With radar in its infancy, and given the vast distances involved, the Coastwatchers and their Indigenous allies became indispensable in providing early warning of Imperial Japanese aircraft and ships headed out to attack the Allies in various island campaigns, such as Guadalcanal. U.S. Admiral William Halsey Jr., the acerbic commander of Naval forces during the Solomon Islands campaign, gave high praise to the Coastwatchers: “The Coastwatchers saved Guadalcanal, and Guadalcanal saved the South Pacific.”
Many downed Allied fliers and shipwrecked sailors were also rescued by Indigenous people working with coastwatcher organizations, who sometimes had to barter for these airmen with neutral tribes who had not yet encountered the Japanese. When future U.S. president John F. Kennedy’s patrol boat, PT 109, was destroyed in action against the Japanese Navy in the waters around Guadalcanal, Kennedy, and the surviving members of his crew were rescued through the efforts of an Australian coastwatcher. In July 2022, Australian Coastwatchers James Burrowes and Ronald George Lee were still living and were honored in a wreath-laying ceremony by U.S. Ambassador to Australia Caroline Kennedy, daughter of President Kennedy, at the Australian War Memorial in the capital city of Canberra.

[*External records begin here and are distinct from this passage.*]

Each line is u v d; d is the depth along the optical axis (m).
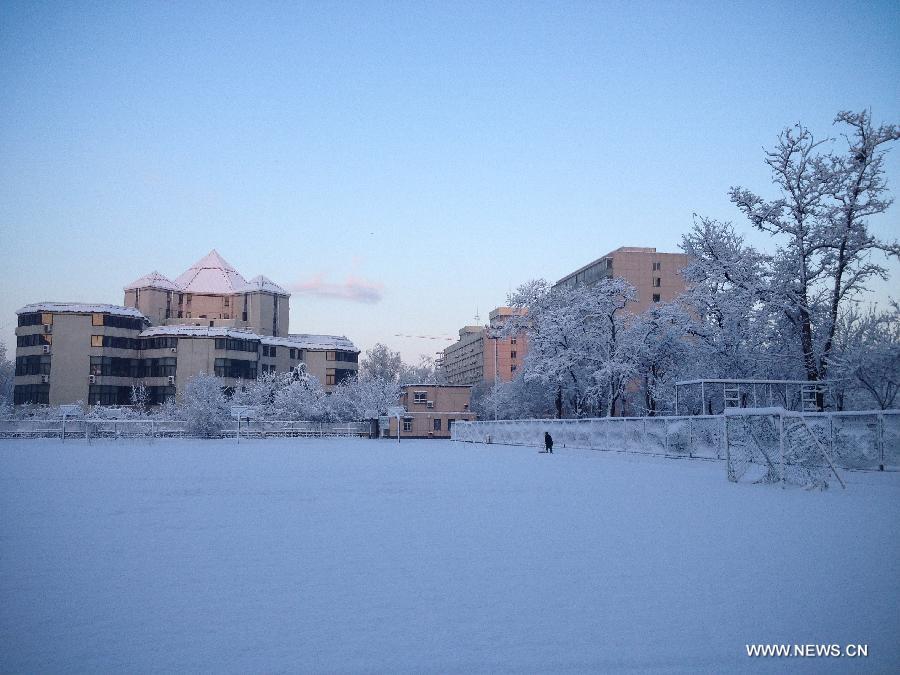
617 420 41.41
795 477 21.12
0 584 8.34
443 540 11.39
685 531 12.18
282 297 121.56
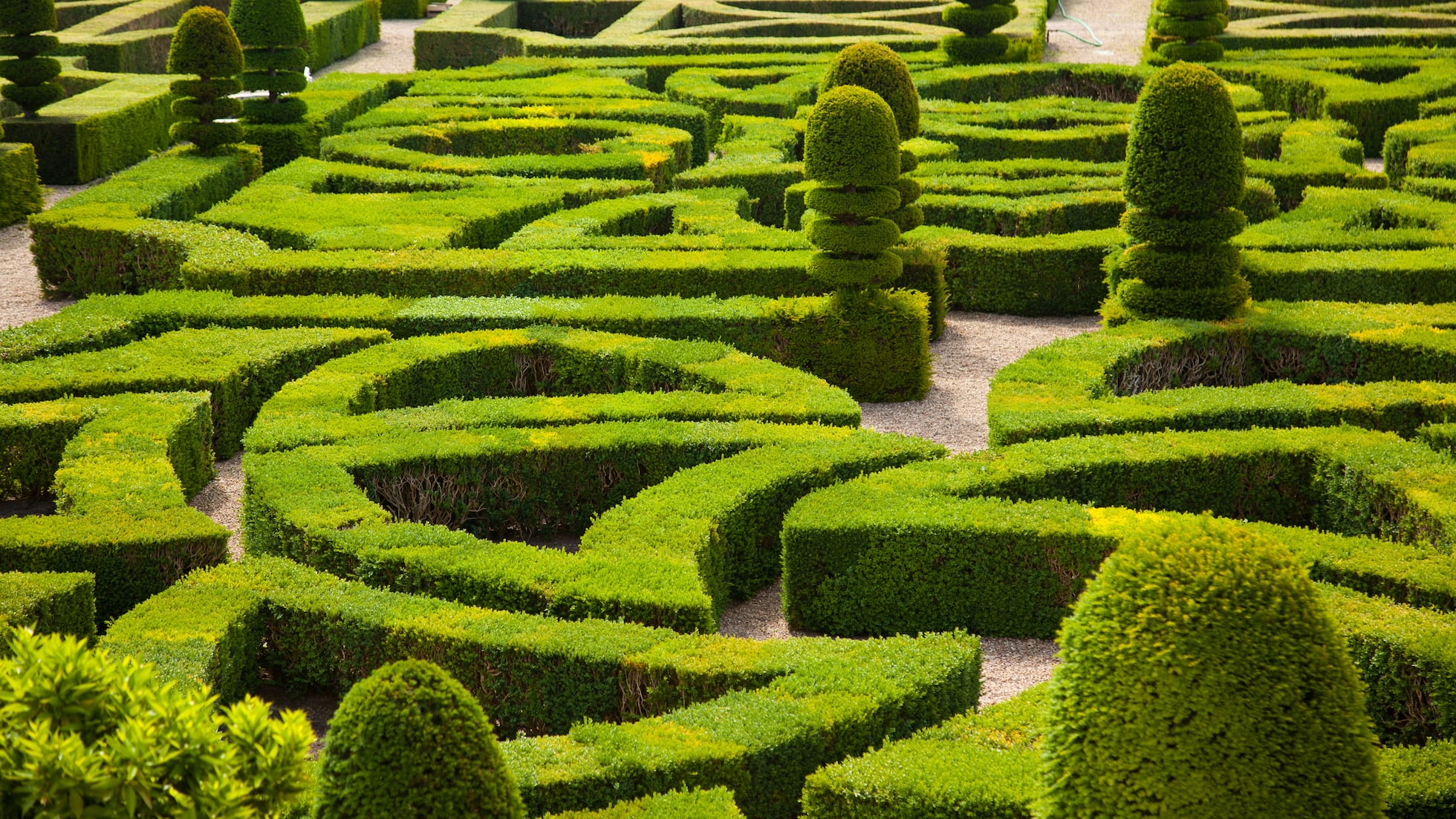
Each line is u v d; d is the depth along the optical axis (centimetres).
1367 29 3653
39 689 502
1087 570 1000
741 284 1673
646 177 2278
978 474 1112
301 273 1673
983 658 972
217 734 506
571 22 4428
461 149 2561
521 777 696
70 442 1192
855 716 765
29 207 2283
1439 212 1859
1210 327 1468
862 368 1516
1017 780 682
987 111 2739
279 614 923
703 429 1227
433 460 1166
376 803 523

“The event was a very special and personal acknowledgment by Ambassador Kennedy and the US government of the role we had as Aussie Coastwatchers eight decades ago. I am proud at 98 to meet Her Excellency and share Coastwatcher stories. The time I spent in the Solomons and other locations as a Coastwatcher is as vivid today as it was then. It has been an honor to participate in this memorial event,” Australian World War II veteran Mr. Ronald (Dixie) George Lee said.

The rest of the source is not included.